Hittell labeled the committee’s report as strictly grist for the political mills grinding away in San Francisco’s sand lots. Dr. Coolidge, for her part, found it difficult to imagine that it was taken seriously by anyone. Yet, State Senator Frank McCoppin presented it to the subsequent United States Congressional Joint Committee on Chinese Immigration as the official opinion of the entire California State Senate.
The Senate committee’s hearings opened at 11 A.M. April 11, 1876, in the San Francisco city hall. The first person called to testify was Frederick F. Low, an old China hand and a former governor of California. He volunteered information about conditions in the Empire and in the Big City of the Golden Mountains: ‘The Chinese come here solely to make money. When they get that,” he said, “they return to China. They come under contract to repay amounts advanced just the same as Eastern [United States] people came to California in 1849, the only difference being that a Chinaman keeps his contract where a white man fails it.”
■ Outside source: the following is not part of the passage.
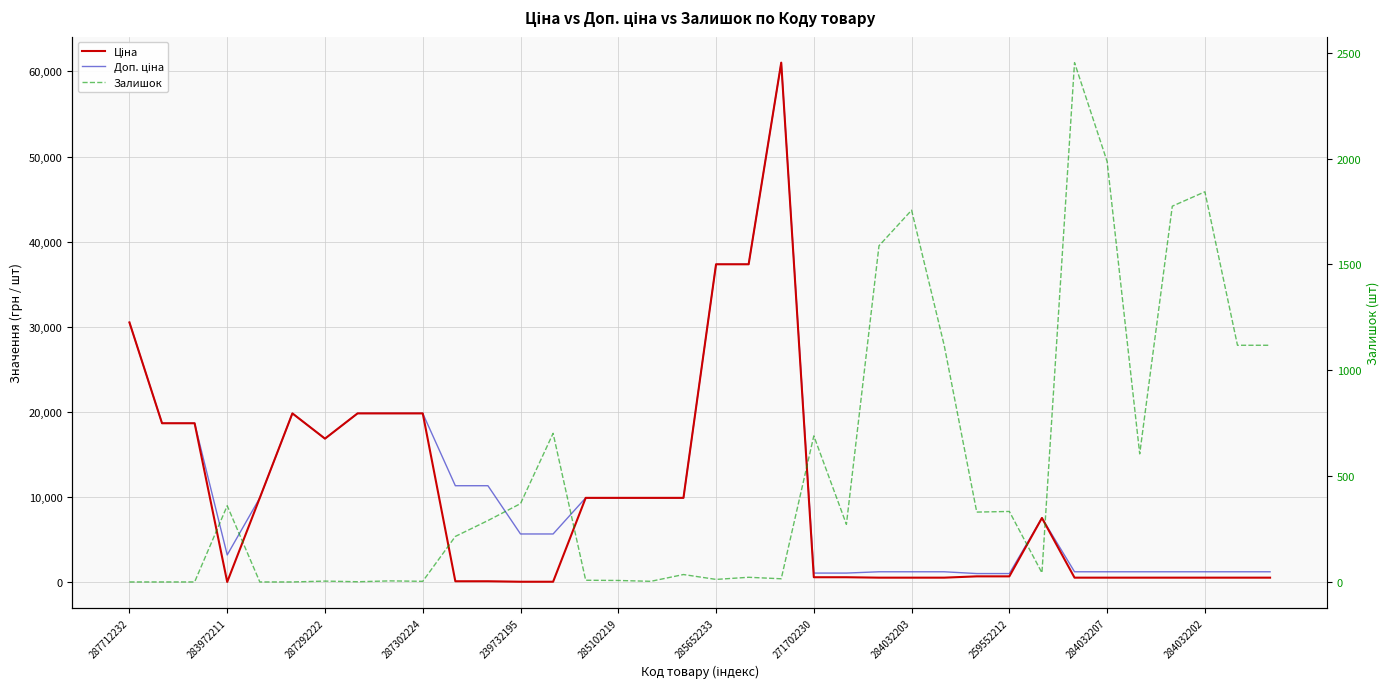

At which category is the sum across all series the highest?

20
Perhaps because this was hardly the damning testimony expected of the State’s ex-chief executive,
he was quizzed about the attitude of the Chinese toward the American system of justice. Low replied, ‘The guilds in China have absolute power… [Here] they don’t know the law other than as the company prescribes. It is this absolute power which governs their affairs.” This was more acceptable. Ex-Governor Low was excused.
The second witness was ex-Senator W. J. Shaw. He was one of the first to describe the tong troubles which lay ahead. He did not use the still unfamiliar word tong, but his testimony was prophetic. “Where our laws come into conflict with theirs, ours are disregarded. In Singapore, India [sic], there are 80,000 Chinese inhabiting a distant quarter of the town. They have frequent quarrels among the companies [the tongs] or sets of men, and then they rush about like Wild beasts, stabbing and killing whoever they may.”
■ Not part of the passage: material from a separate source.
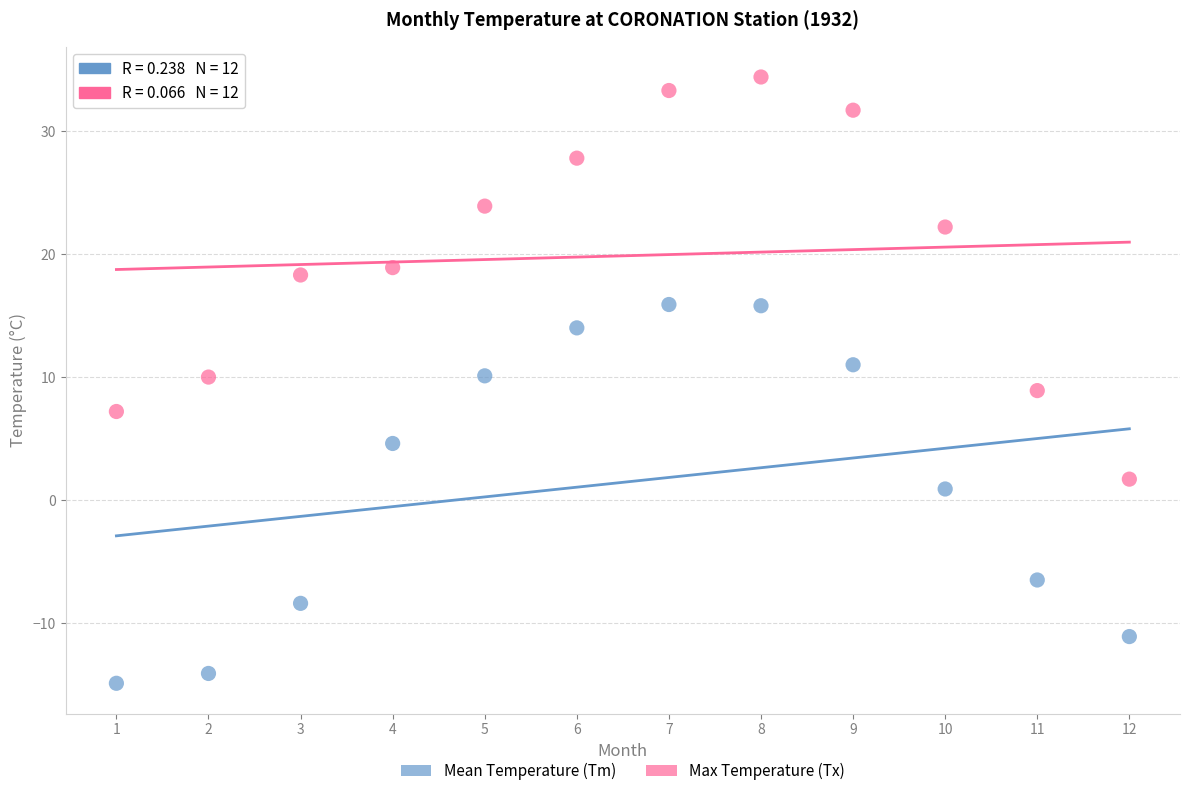

Across all data points, what is the range of X values (max minus min)?

11.0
The next day saw Reverend Gibson defending the Six Companies by making a strong rebuttal to Shaw’s testimony, although Shaw had really been criticizing the tong organizations of the Malay States. Gibson insisted that the Six Companies had no judicial or criminal power over Chinatown; their only control being the exit-ticket agreement with the Pacific Mail Steamship Company to prevent debtors fleeing from San Francisco. He acknowledged that the Chinese were great arbitrators and that the Six Companies often intervened in cases to settle a debt.
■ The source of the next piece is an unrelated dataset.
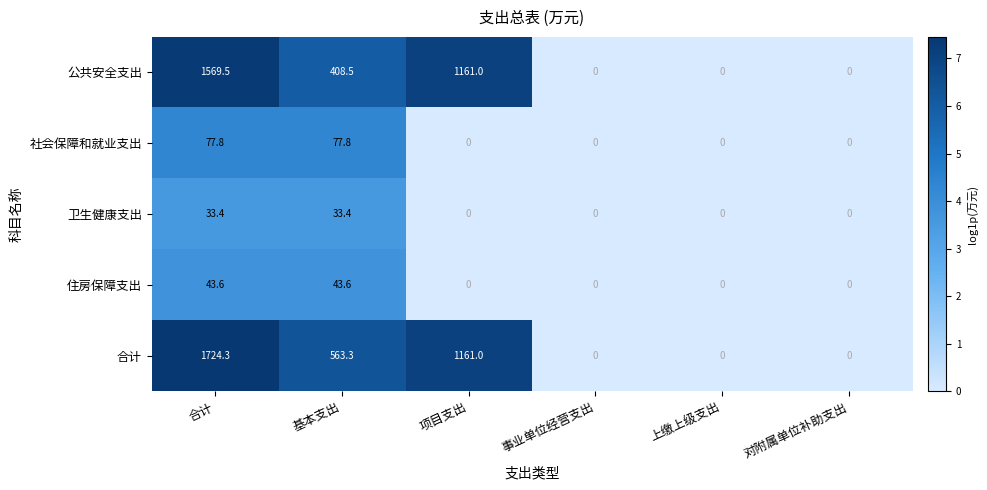

Which series has the widest spread of values?

合计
Actually, said Gibson, “The Chinese companies are for mutual protection, to see to their countrymen arriving here and leaving, to arrange business matters, and to settle differences among themselves. The Chinese companies at the present time and since I have been in this country, so far as I know, have no criminal power and do not exercise any. The Six Companies so far as the people are concerned, are arbiters. When they cannot arbitrate a case, they go into courts.”